A especialista destaca que a efetividade da norma depende de ações concretas: conectar riscos psicossociais a indicadores de negócio, desenvolver líderes para uma atuação preventiva e garantir participação real dos colaboradores. “Uma NR-1 viva não é documento. É decisão diferente sendo tomada todos os dias”, resume. Segundo ela, políticas bem escritas e checklists não sustentam a mudança sem uma transformação de mentalidade, comportamento e liderança.

Liderança no centro do risco

A implementação do Gerenciamento de Riscos Ocupacionais (GRO) passa, inevitavelmente, pela atuação dos líderes. “A sustentação da NR-1 falhará ou funcionará, na prática, na mesa do líder”, afirma. Para Ana Carolina, riscos psicossociais não nascem no sistema, mas na forma como metas são cobradas, erros são tratados, conflitos são conduzidos e pessoas são ouvidas.

Nesse contexto, a inteligência emocional deixa de ser apenas pauta de desenvolvimento humano e passa a ser estratégia concreta de gestão de risco. Líderes emocionalmente preparados conseguem identificar sinais precoces de sofrimento, ajustar rotas e criar segurança psicológica. Sem esse preparo, exigência pode se transformar em adoecimento, com impactos diretos em afastamentos, passivos trabalhistas, produtividade e reputação.

“O GRO depende de prevenção. E prevenção depende de sensibilidade, escuta e consciência de impacto”, afirma. Desenvolver líderes emocionalmente competentes, segundo ela, não é mais uma agenda de RH, mas uma necessidade de sustentabilidade organizacional.

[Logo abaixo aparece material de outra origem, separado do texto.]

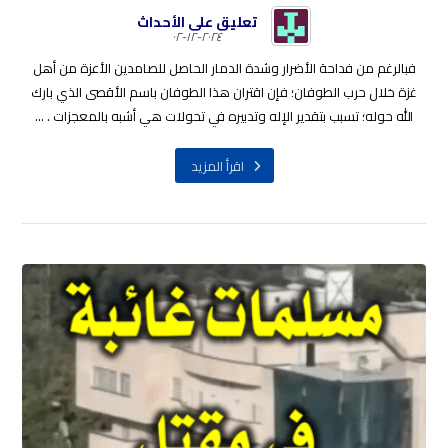
تعليق على الأحداث
٢٠٢٤-١٢-٠٢
فبالرغم من فداحة الأضرار وشدة الدمار الحاصل للصامدين الأعزة من أهل
غزة خلال حرب الطوفان؛ فإن اقتران هذا الطوفان باسم الأقصى الذي بارك
الله حوله؛ تسبب بتقدير الإله وتدبيره في تحولات هي أشبه بالمعجزات . ...
اقرأ المزيد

A saúde mental deixou de ser um assunto subjetivo para se tornar risco organizacional mensurávelA saúde mental deixou de ser um assunto subjetivo para se tornar risco organizacional mensurável (Foto: Shutterstock)

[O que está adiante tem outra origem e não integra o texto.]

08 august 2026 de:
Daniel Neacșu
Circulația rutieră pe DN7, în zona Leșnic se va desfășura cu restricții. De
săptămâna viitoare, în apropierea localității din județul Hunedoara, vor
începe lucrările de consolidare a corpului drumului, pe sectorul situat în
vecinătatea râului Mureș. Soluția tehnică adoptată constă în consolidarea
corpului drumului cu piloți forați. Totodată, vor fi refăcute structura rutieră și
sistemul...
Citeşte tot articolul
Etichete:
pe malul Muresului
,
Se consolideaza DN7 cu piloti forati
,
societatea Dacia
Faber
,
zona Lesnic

Escuta como ferramenta de prevenção

Outro ponto central da norma é a participação dos trabalhadores, com incentivo à criação de canais de denúncia e escuta ativa. Para Ana Carolina, esses mecanismos são essenciais para revelar riscos antes que se transformem em crises. “Problema que não pode ser falado cresce em silêncio e explode depois”, afirma.

Canais seguros de escuta, segundo ela, fortalecem a confiança interna, aumentam o senso de justiça organizacional e permitem ações preventivas — o coração da NR-1. No entanto, o desafio não está apenas em criar os canais, mas em como tratar as informações recebidas. “Isso exige investigação responsável, planos de ação claros, acompanhamento consistente e comunicação transparente, para que as pessoas percebam que suas vozes geram mudanças reais”, diz.

Quando o colaborador percebe que falar produz consequência positiva, a confiança cresce e os riscos emergem mais cedo, permitindo intervenção antes que se transformem em crises de saúde ou passivos jurídicos.

O desafio da mentalidade

Apesar de avanços técnicos e regulatórios, a especialista avalia que o maior obstáculo ainda é cultural. “O maior desafio não é técnico. É comportamental”, afirma. As ferramentas existem, a norma está clara e o conhecimento está disponível, mas a implementação exige alinhamento entre lideranças, colaboradores, executivos e alta direção.

Transformar segurança em valor, e não apenas em obrigação legal, requer uma mudança profunda: sair da lógica reativa e adotar a prevenção como princípio estratégico. “Quando essa virada acontece, a NR-1 deixa de ser vista como custo ou obrigação regulatória e passa a ser vantagem competitiva e base de sustentabilidade humana do negócio”, conclui.